The Development of a Prototype Trainer Aircraft/Unmanned Aerial Vehicle

Lawal A. S.*1, Kareem B.2 and Oladesu O. E.3

*1 Department of Mechanical Engineering, Ekiti State University Ado Ekiti,

2Department of Industrial and Production Engineering, Federal University of Technology, Akure, Nigeria,

3Department of Mechanical Engineering, Federal University of Technology, Akure, Nigeria,

DOI : https://doi.org/10.51584/IJRIAS.2024.905022

Received: 22 April 2024; Revised: 18 May 2024; Accepted: 21 May 2024; Published: 12 June 2024

ABSTRACT

The use of generic unmanned aerial vehicle (UAV) is getting common as its small size can easily replace bulky aerial vehicle such as helicopters and airplanes in performing surveillance missions. Spacious room is need to store the UAV and the cost for a generic UAV is relatively high and seldom be owned by normal commercials and industries other than military. The study produced a detachable, light weight, hand launched and low-cost generic unmanned aerial vehicle (UAV). The UAV components were designed to be attachable for launching to perform surveillance activity and detachable for easy storage in small space after service. UAV was manufactured low-cost fiber materials to mold the fuselage. A pair of male and female mold was constructed and the shape of the fuselage was imitated using flexible fiber material. Epoxy cohesive and hardener were used to harden and sustain the shape of the fuselage during the molding process. Finishing was done on the new molded fuselage to refine the aerodynamics flow around the body. The UAV was tested and results showed a satisfactory stability performance.

◆ **Given request 1**: List every stage in the UAV article's publication history along with the date given for each.
◆ **Given request 2**: Write the next few sentences of the UAV article, starting after the last sentence of its abstract.

◆ **Data section**:
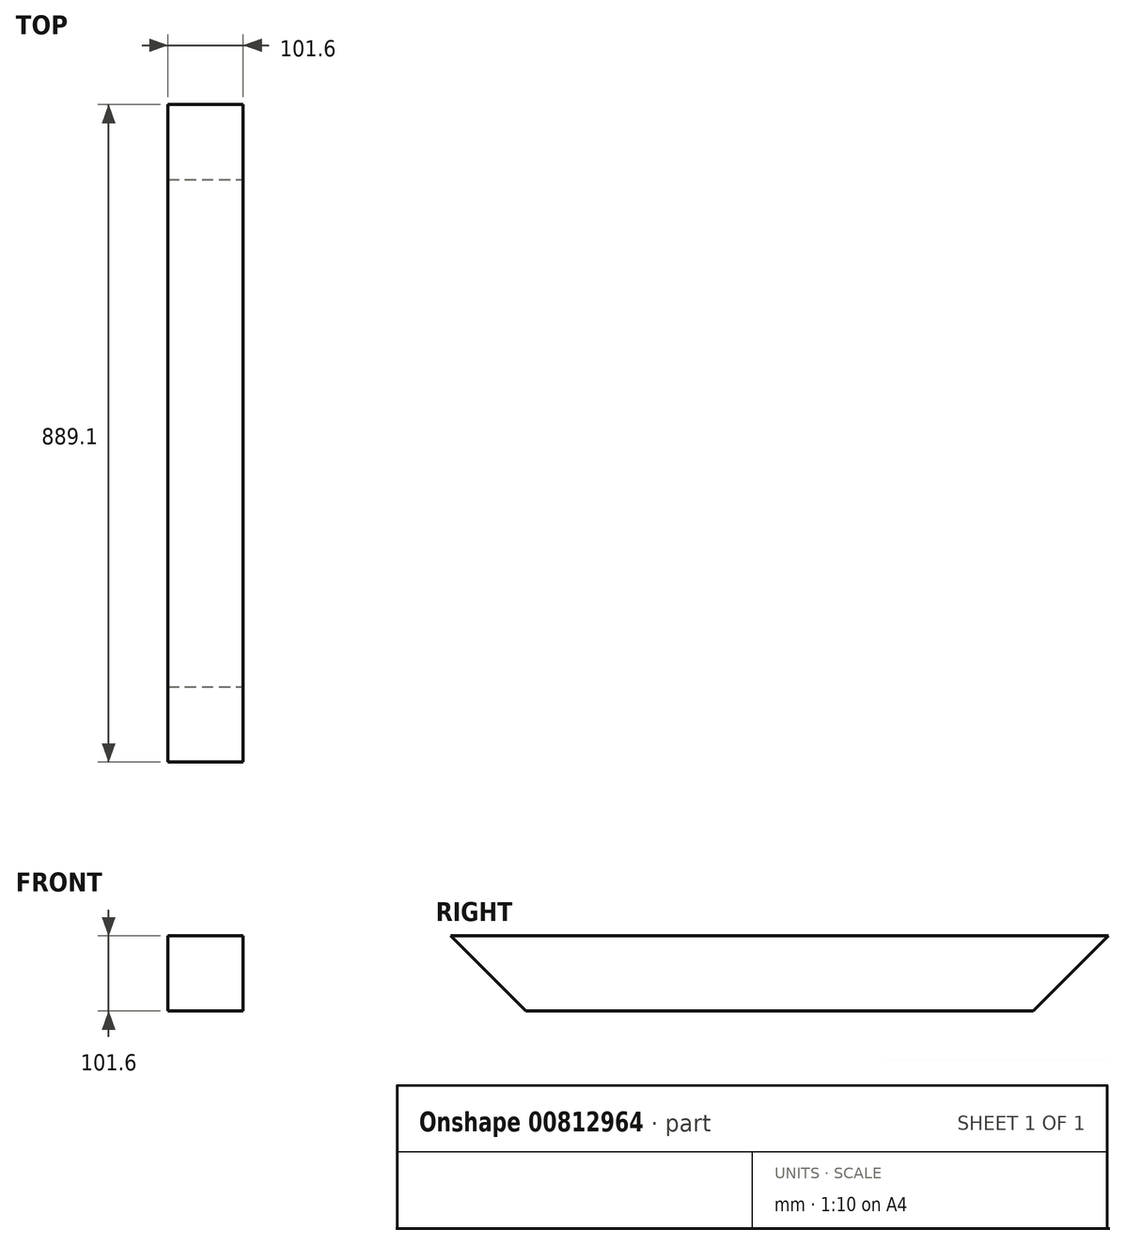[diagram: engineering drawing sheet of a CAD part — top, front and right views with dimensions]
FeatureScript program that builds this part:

◆ **Right answer 1**:
Received: 22 April 2024
Revised: 18 May 2024
Accepted: 21 May 2024
Published: 12 June 2024

◆ **Right answer 2**:
Keywords: UAV, Surveillance Mission, Flexible Fiber, Molding Process

INTRODUCTION

Birds can fly in sky due to their inherent characteristics and thus they are the dominant in the sky. It is human characteristics to try and dominate everything around him. So, we humans have tried our best over the centuries since the dawn of civilization to achieve the dream of being the dominant force. Having succeeded in the quest of sustained flight through various types and sizes of aircrafts, the first of which is the ‘wright flier’ by the famous Wright brothers, man has ever since set to achieve a bigger goal. Through this thirst for improvement in technology, man has been able to achieve the goal of ‘Unmanned flight’. Unmanned flight happens to be the next stage in the evolution of aircrafts because in the 21st century, unmanned (un-piloted) aerial (airborne) vehicle (means of motion) (UAV) now has a greatly expanded role in many areas of aviation as a result of great technological sophistication.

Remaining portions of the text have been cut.